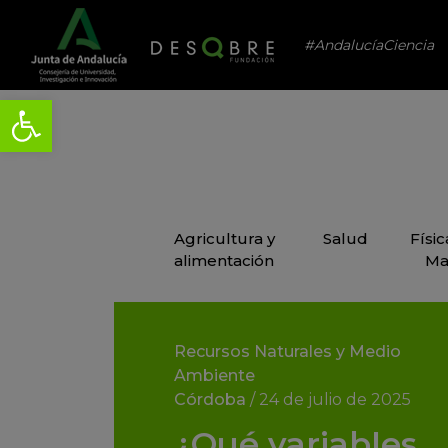
#AndalucíaCiencia
Agricultura y
Salud
Físi
alimentación
Ma
Recursos Naturales y Medio
Ambiente
Córdoba
/
24 de julio de 2025
¿Qué variables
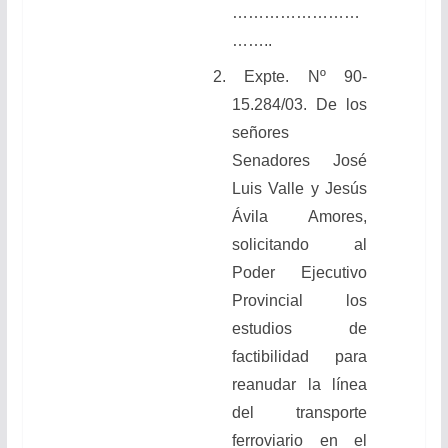
……………………
……..
2. Expte. Nº 90-
15.284/03. De los
señores
Senadores José
Luis Valle y Jesús
Ávila Amores,
solicitando al
Poder Ejecutivo
Provincial los
estudios de
factibilidad para
reanudar la línea
del transporte
ferroviario en el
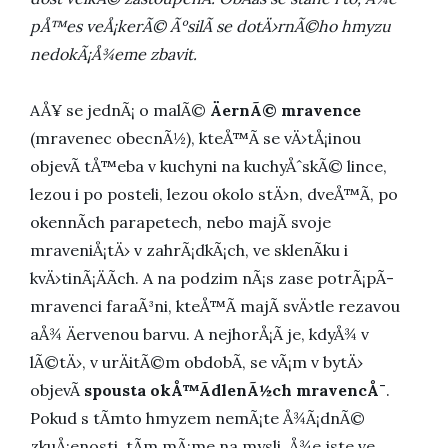
pÅ™es veÅ¡kerÃ© ÃºsilÃ­ se dotÄ›rnÃ©ho hmyzu
nedokÃ¡Å¾eme zbavit.
AÅ¥ se jednÃ¡ o malÃ©
ÄernÃ© mravence
(mravenec obecnÃ½), kteÅ™Ã­ se vÄ›tÅ¡inou
objevÃ­ tÅ™eba v kuchyni na kuchyÅˆskÃ© lince,
lezou i po posteli, lezou okolo stÄ›n, dveÅ™Ã­, po
okennÃ­ch parapetech, nebo majÃ­ svoje
mraveniÅ¡tÄ› v zahrÃ¡dkÃ¡ch, ve sklenÃ­ku i
kvÄ›tinÃ¡ÄÃ­ch. A na podzim nÃ¡s zase potrÃ¡pÃ­
mravenci faraÃ³ni, kteÅ™Ã­ majÃ­ svÄ›tle rezavou
aÅ¾ Äervenou barvu. A nejhorÅ¡Ã­ je, kdyÅ¾ v
lÃ©tÄ›, v urÄitÃ©m obdobÃ­, se vÃ¡m v bytÄ›
objevÃ­
spousta okÅ™Ã­dlenÃ½ch mravencÅ¯
.
Pokud s tÃ­mto hmyzem nemÃ¡te Å¾Ã¡dnÃ©
zkuÅ¡enosti, tÃ­m mÃ¡me na mysli, Å¾e jste ve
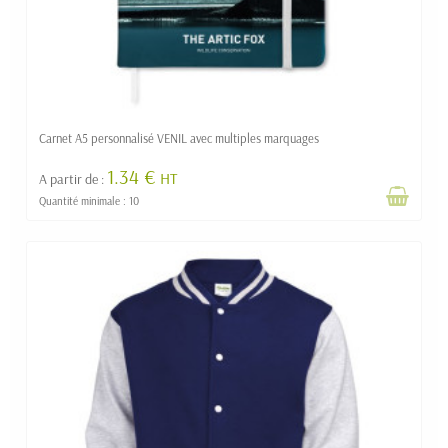
Carnet A5 personnalisé VENIL avec multiples marquages
1.34 €
HT
A partir de :
Quantité minimale : 10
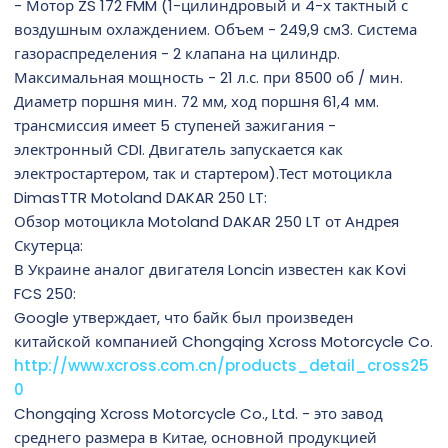
- Мотор ZS 172 FMM (1-цилиндровый и 4-х тактный с
воздушным охлаждением. Объем - 249,9 см3. Система
газораспределения - 2 клапана на цилиндр.
Максимальная мощность - 21 л.с. при 8500 об / мин.
Диаметр поршня мин. 72 мм, ход поршня 61,4 мм.
трансмиссия имеет 5 ступеней зажигания -
электронный CDI. Двигатель запускается как
электростартером, так и стартером).Тест мотоцикла
DimasTTR Motoland DAKAR 250 LT:
Обзор мотоцикла Motoland DAKAR 250 LT от Андрея
Скутерца:
В Украине аналог двигателя Loncin известен как Kovi
FCS 250:
Google утверждает, что байк был произведен
китайской компанией Chongqing Xcross Motorcycle Co.
http://www.xcross.com.cn/products_detail_cross25
0
Chongqing Xcross Motorcycle Co., Ltd. - это завод
среднего размера в Китае, основной продукцией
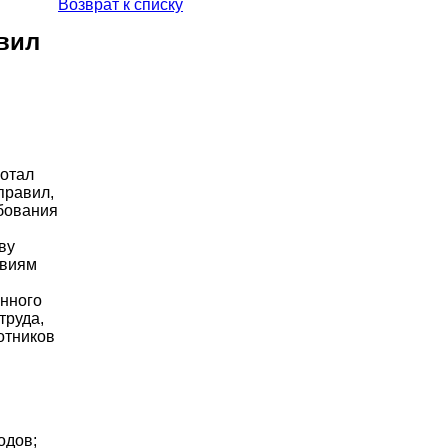
Возврат к списку
вил
отал
правил,
бования
ву
овиям
енного
труда,
отников
одов;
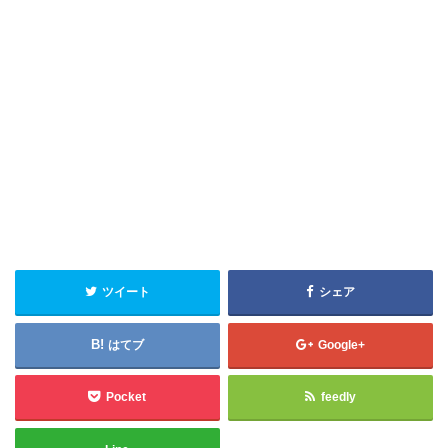
ツイート
シェア
はてブ
Google+
Pocket
feedly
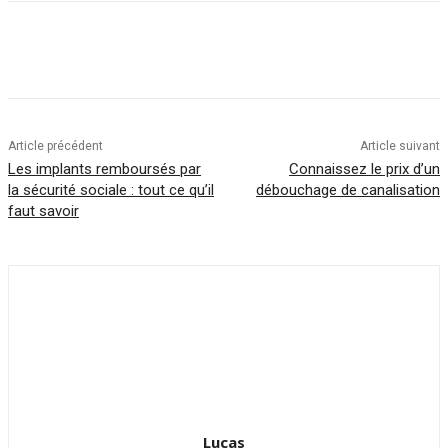
Article précédent
Article suivant
Les implants remboursés par
Connaissez le prix d’un
la sécurité sociale : tout ce qu’il
débouchage de canalisation
faut savoir
Lucas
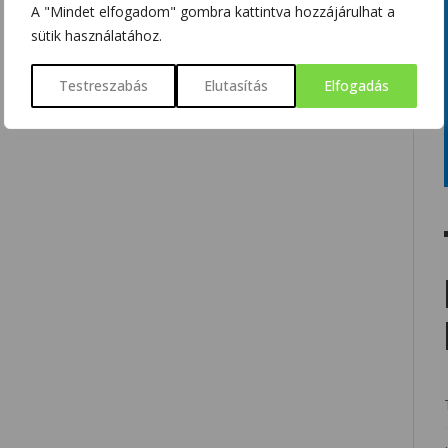
A "Mindet elfogadom" gombra kattintva hozzájárulhat a
sütik használatához.
Testreszabás
Elutasítás
Elfogadás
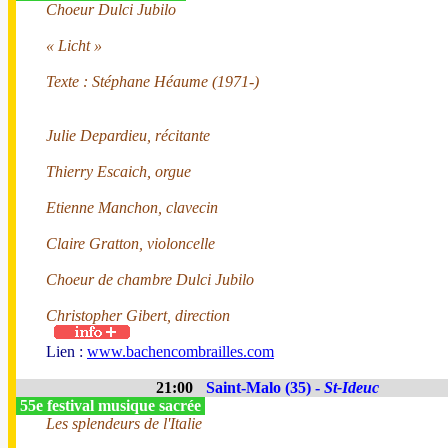
Choeur Dulci Jubilo
« Licht »
Texte : Stéphane Héaume (1971-)
Julie Depardieu, récitante
Thierry Escaich, orgue
Etienne Manchon, clavecin
Claire Gratton, violoncelle
Choeur de chambre Dulci Jubilo
Christopher Gibert, direction
Lien :
www.bachencombrailles.com
21:00
Saint-Malo (35) -
St-Ideuc
55e festival musique sacrée
Les splendeurs de l'Italie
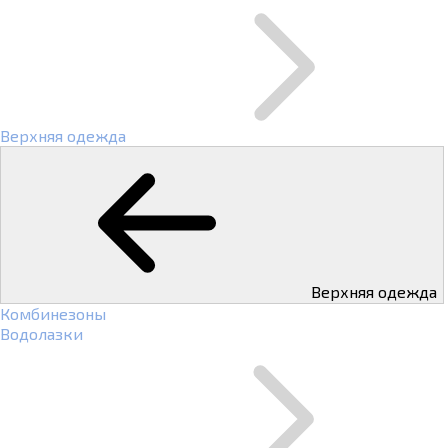
Верхняя одежда
Верхняя одежда
Комбинезоны
Водолазки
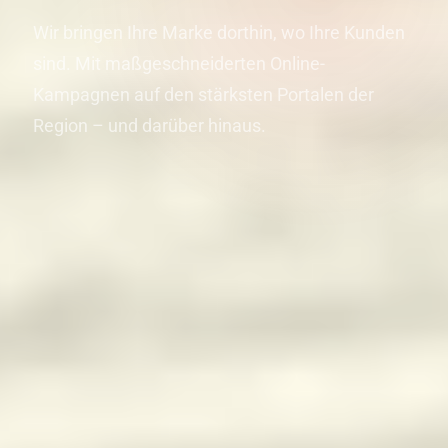
Wir bringen Ihre Marke dorthin, wo Ihre Kunden
sind. Mit maßgeschneiderten Online-
Kampagnen auf den stärksten Portalen der
Region – und darüber hinaus.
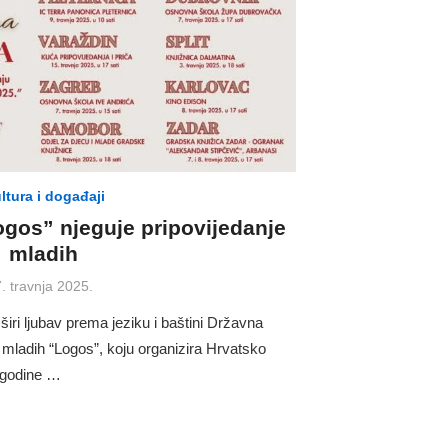
ltura i događaji
gos” njeguje pripovijedanje
mladih
Posted
7. travnja 2025.
on
širi ljubav prema jeziku i baštini Državna
i mladih “Logos”, koju organizira Hrvatsko
e godine …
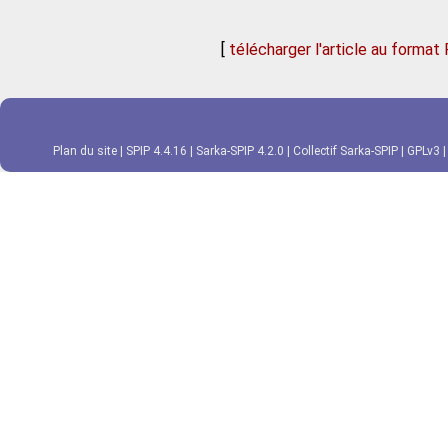
[
télécharger l'article au format
Plan du site
|
SPIP 4.4.16
|
Sarka-SPIP 4.2.0
|
Collectif Sarka-SPIP
|
GPLv3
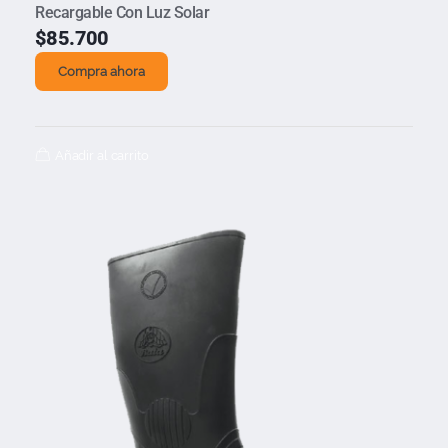
Recargable Con Luz Solar
$
85.700
Compra ahora
Añadir al carrito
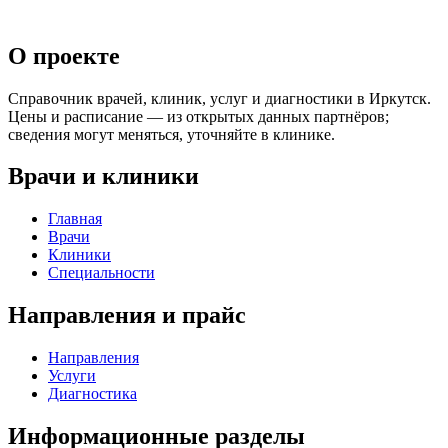
О проекте
Справочник врачей, клиник, услуг и диагностики в Иркутск.
Цены и расписание — из открытых данных партнёров;
сведения могут меняться, уточняйте в клинике.
Врачи и клиники
Главная
Врачи
Клиники
Специальности
Направления и прайс
Направления
Услуги
Диагностика
Информационные разделы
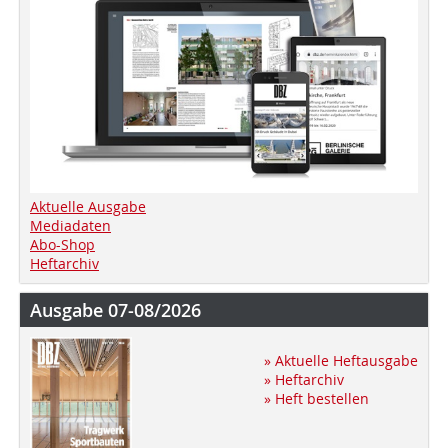
Aktuelle Ausgabe
Mediadaten
Abo-Shop
Heftarchiv
Ausgabe 07-08/2026
» Aktuelle Heftausgabe
» Heftarchiv
» Heft bestellen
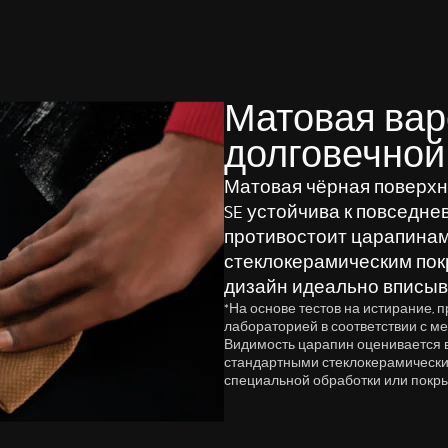
Матовая вар
долговечной
Матовая чёрная поверхно
SE устойчива к повседн
противостоит царапинам
стеклокерамическим пок
дизайн идеально вписыв
*На основе тестов на истирание,
лабораторией в соответствии с ме
Видимость царапин оценивается 
стандартными стеклокерамическ
специальной обработки или покры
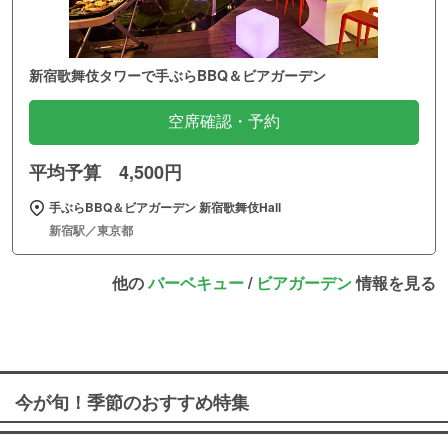
新宿歌舞伎タワーで手ぶらBBQ＆ビアガーデン
空席確認・予約
平均予算 4,500円
手ぶらBBQ＆ビアガーデン 新宿歌舞伎Hall
新宿駅／東京都
他の
バーベキュー
/
ビアガーデン
情報を見る
今が旬！季節のおすすめ特集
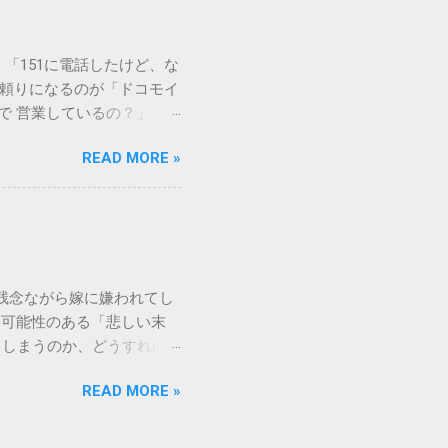
らの微粒子を完全に分解・
や生態系へ悪影響を及ぼすリ
は、温度が下がると固まる性
「151に電話したけど、な
き起こします。特に築年数が
に頼りになるのが「ドコモイ
 3. 頑固なシミと汚れ
まで 営業しているの？」「
、取れない黒ずみとなりま
もしれません。 この記事
く、住宅の衛生状態を損なう
READ MORE »
の対処法をわかりやすく解
、「液体として流さない」
メーションセンター「151」
1：新聞紙や古布に吸わせて
51 営業時間 」を気にす
 準備するもの： 古新聞、
きますね。 この時間内であ
新聞や不要な布を敷き詰め
ができます。ただし、ドコ
コモの携帯電話から：
残念ながら嫁に嫌われてし
業時間 と同じく「午前9時～午
る可能性のある「悲しい末
 ここでは、さらに詳しく「
てしまうのか、どうすれば
を見ていきましょう。 朝一
れるなんて…」という声も聞
うどに受付が開始されます。
READ MORE »
と、家の中で常に緊張感が漂
る9時は、電話が集中しやす
消せざるを得なくなるケース
で 」という点については、
り、孫の教育方針で意見した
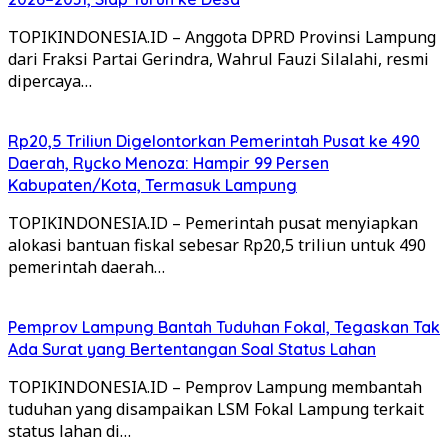
TOPIKINDONESIA.ID – Anggota DPRD Provinsi Lampung
dari Fraksi Partai Gerindra, Wahrul Fauzi Silalahi, resmi
dipercaya…
Rp20,5 Triliun Digelontorkan Pemerintah Pusat ke 490
Daerah, Rycko Menoza: Hampir 99 Persen
Kabupaten/Kota, Termasuk Lampung
TOPIKINDONESIA.ID – Pemerintah pusat menyiapkan
alokasi bantuan fiskal sebesar Rp20,5 triliun untuk 490
pemerintah daerah…
Pemprov Lampung Bantah Tuduhan Fokal, Tegaskan Tak
Ada Surat yang Bertentangan Soal Status Lahan
TOPIKINDONESIA.ID – Pemprov Lampung membantah
tuduhan yang disampaikan LSM Fokal Lampung terkait
status lahan di…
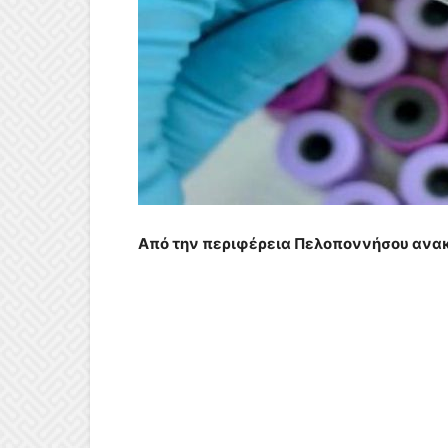
Από την περιφέρεια Πελοποννήσου ανα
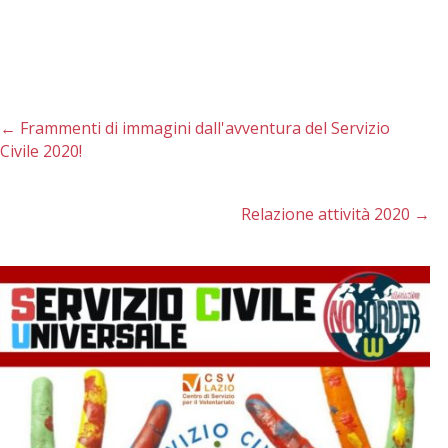
←
Frammenti di immagini dall'avventura del Servizio
Civile 2020!
Relazione attività 2020
→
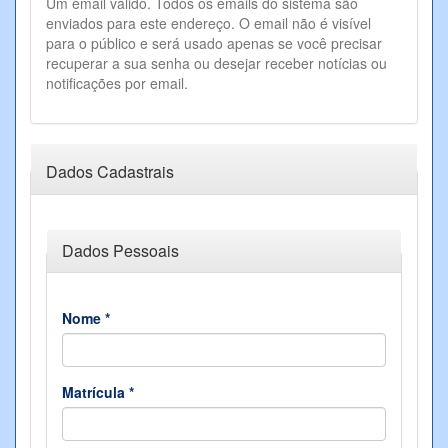
Um email válido. Todos os emails do sistema são
enviados para este endereço. O email não é visível
para o público e será usado apenas se você precisar
recuperar a sua senha ou desejar receber notícias ou
notificações por email.
Dados Cadastrais
Ocultar
Dados Pessoais
Nome
*
Matrícula
*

********************

Could you update all of the data above, swapping "TOPIKINDONESIA.ID" for "TOPIKINDONESIA.COM" wherever it occurs, changing nothing else and leaving the pictures out?

#AndalucíaCiencia
Agricultura y
Salud
Físi
alimentación
Ma
Recursos Naturales y Medio
Ambiente
Córdoba
/
24 de julio de 2025
¿Qué variables
……………………
……..
2. Expte. Nº 90-
15.284/03. De los
señores
Senadores José
Luis Valle y Jesús
Ávila Amores,
solicitando al
Poder Ejecutivo
Provincial los
estudios de
factibilidad para
reanudar la línea
del transporte
ferroviario en el
pÅ™es veÅ¡kerÃ© ÃºsilÃ­ se dotÄ›rnÃ©ho hmyzu
nedokÃ¡Å¾eme zbavit.
AÅ¥ se jednÃ¡ o malÃ©
ÄernÃ© mravence
(mravenec obecnÃ½), kteÅ™Ã­ se vÄ›tÅ¡inou
objevÃ­ tÅ™eba v kuchyni na kuchyÅˆskÃ© lince,
lezou i po posteli, lezou okolo stÄ›n, dveÅ™Ã­, po
okennÃ­ch parapetech, nebo majÃ­ svoje
mraveniÅ¡tÄ› v zahrÃ¡dkÃ¡ch, ve sklenÃ­ku i
kvÄ›tinÃ¡ÄÃ­ch. A na podzim nÃ¡s zase potrÃ¡pÃ­
mravenci faraÃ³ni, kteÅ™Ã­ majÃ­ svÄ›tle rezavou
aÅ¾ Äervenou barvu. A nejhorÅ¡Ã­ je, kdyÅ¾ v
lÃ©tÄ›, v urÄitÃ©m obdobÃ­, se vÃ¡m v bytÄ›
objevÃ­
spousta okÅ™Ã­dlenÃ½ch mravencÅ¯
.
Pokud s tÃ­mto hmyzem nemÃ¡te Å¾Ã¡dnÃ©
zkuÅ¡enosti, tÃ­m mÃ¡me na mysli, Å¾e jste ve
Carnet A5 personnalisé VENIL avec multiples marquages
1.34 €
HT
A partir de :
Quantité minimale : 10
- Мотор ZS 172 FMM (1-цилиндровый и 4-х тактный с
воздушным охлаждением. Объем - 249,9 см3. Система
газораспределения - 2 клапана на цилиндр.
Максимальная мощность - 21 л.с. при 8500 об / мин.
Диаметр поршня мин. 72 мм, ход поршня 61,4 мм.
трансмиссия имеет 5 ступеней зажигания -
электронный CDI. Двигатель запускается как
электростартером, так и стартером).Тест мотоцикла
DimasTTR Motoland DAKAR 250 LT:
Обзор мотоцикла Motoland DAKAR 250 LT от Андрея
Скутерца:
В Украине аналог двигателя Loncin известен как Kovi
FCS 250:
Google утверждает, что байк был произведен
китайской компанией Chongqing Xcross Motorcycle Co.
http://www.xcross.com.cn/products_detail_cross25
0
Chongqing Xcross Motorcycle Co., Ltd. - это завод
среднего размера в Китае, основной продукцией
Возврат к списку
вил
отал
правил,
бования
ву
овиям
енного
труда,
отников
одов;
ツイート
シェア
はてブ
Google+
Pocket
feedly
Article précédent
Article suivant
Les implants remboursés par
Connaissez le prix d’un
la sécurité sociale : tout ce qu’il
débouchage de canalisation
faut savoir
Lucas
A "Mindet elfogadom" gombra kattintva hozzájárulhat a
sütik használatához.
Testreszabás
Elutasítás
Elfogadás
Choeur Dulci Jubilo
« Licht »
Texte : Stéphane Héaume (1971-)
Julie Depardieu, récitante
Thierry Escaich, orgue
Etienne Manchon, clavecin
Claire Gratton, violoncelle
Choeur de chambre Dulci Jubilo
Christopher Gibert, direction
Lien :
www.bachencombrailles.com
21:00
Saint-Malo (35) -
St-Ideuc
55e festival musique sacrée
Les splendeurs de l'Italie
Верхняя одежда
Верхняя одежда
Комбинезоны
Водолазки
Wir bringen Ihre Marke dorthin, wo Ihre Kunden
sind. Mit maßgeschneiderten Online-
Kampagnen auf den stärksten Portalen der
Region – und darüber hinaus.
ltura i događaji
gos” njeguje pripovijedanje
mladih
Posted
7. travnja 2025.
on
širi ljubav prema jeziku i baštini Državna
i mladih “Logos”, koju organizira Hrvatsko
e godine …
[
télécharger l'article au format
Plan du site
|
SPIP 4.4.16
|
Sarka-SPIP 4.2.0
|
Collectif Sarka-SPIP
|
GPLv3
Recargable Con Luz Solar
$
85.700
Compra ahora
Añadir al carrito
О проекте
Справочник врачей, клиник, услуг и диагностики в Иркутск.
Цены и расписание — из открытых данных партнёров;
сведения могут меняться, уточняйте в клинике.
Врачи и клиники
Главная
Врачи
Клиники
Специальности
Направления и прайс
Направления
Услуги
Диагностика
Информационные разделы
Aktuelle Ausgabe
Mediadaten
Abo-Shop
Heftarchiv
Ausgabe 07-08/2026
» Aktuelle Heftausgabe
» Heftarchiv
» Heft bestellen
Матовая вар
долговечной
Матовая чёрная поверхно
SE устойчива к повседн
противостоит царапинам
стеклокерамическим пок
дизайн идеально вписыв
*На основе тестов на истирание,
лабораторией в соответствии с ме
Видимость царапин оценивается 
стандартными стеклокерамическ
специальной обработки или покры
新宿歌舞伎タワーで手ぶらBBQ＆ビアガーデン
空席確認・予約
平均予算 4,500円
手ぶらBBQ＆ビアガーデン 新宿歌舞伎Hall
新宿駅／東京都
他の
バーベキュー
/
ビアガーデン
情報を見る
今が旬！季節のおすすめ特集
らの微粒子を完全に分解・
や生態系へ悪影響を及ぼすリ
は、温度が下がると固まる性
「151に電話したけど、な
き起こします。特に築年数が
に頼りになるのが「ドコモイ
 3. 頑固なシミと汚れ
まで 営業しているの？」「
、取れない黒ずみとなりま
もしれません。 この記事
く、住宅の衛生状態を損なう
READ MORE »
の対処法をわかりやすく解
、「液体として流さない」
メーションセンター「151」
1：新聞紙や古布に吸わせて
51 営業時間 」を気にす
 準備するもの： 古新聞、
きますね。 この時間内であ
新聞や不要な布を敷き詰め
ができます。ただし、ドコ
コモの携帯電話から：
残念ながら嫁に嫌われてし
業時間 と同じく「午前9時～午
る可能性のある「悲しい末
 ここでは、さらに詳しく「
てしまうのか、どうすれば
を見ていきましょう。 朝一
れるなんて…」という声も聞
うどに受付が開始されます。
READ MORE »
と、家の中で常に緊張感が漂
る9時は、電話が集中しやす
消せざるを得なくなるケース
で 」という点については、
り、孫の教育方針で意見した
TOPIKINDONESIA.COM – Anggota DPRD Provinsi Lampung
dari Fraksi Partai Gerindra, Wahrul Fauzi Silalahi, resmi
dipercaya…
Rp20,5 Triliun Digelontorkan Pemerintah Pusat ke 490
Daerah, Rycko Menoza: Hampir 99 Persen
Kabupaten/Kota, Termasuk Lampung
TOPIKINDONESIA.COM – Pemerintah pusat menyiapkan
alokasi bantuan fiskal sebesar Rp20,5 triliun untuk 490
pemerintah daerah…
Pemprov Lampung Bantah Tuduhan Fokal, Tegaskan Tak
Ada Surat yang Bertentangan Soal Status Lahan
TOPIKINDONESIA.COM – Pemprov Lampung membantah
tuduhan yang disampaikan LSM Fokal Lampung terkait
status lahan di…
Από την περιφέρεια Πελοποννήσου ανα
←
Frammenti di immagini dall'avventura del Servizio
Civile 2020!
Relazione attività 2020
→
Um email válido. Todos os emails do sistema são
enviados para este endereço. O email não é visível
para o público e será usado apenas se você precisar
recuperar a sua senha ou desejar receber notícias ou
notificações por email.
Dados Cadastrais
Ocultar
Dados Pessoais
Nome
*
Matrícula
*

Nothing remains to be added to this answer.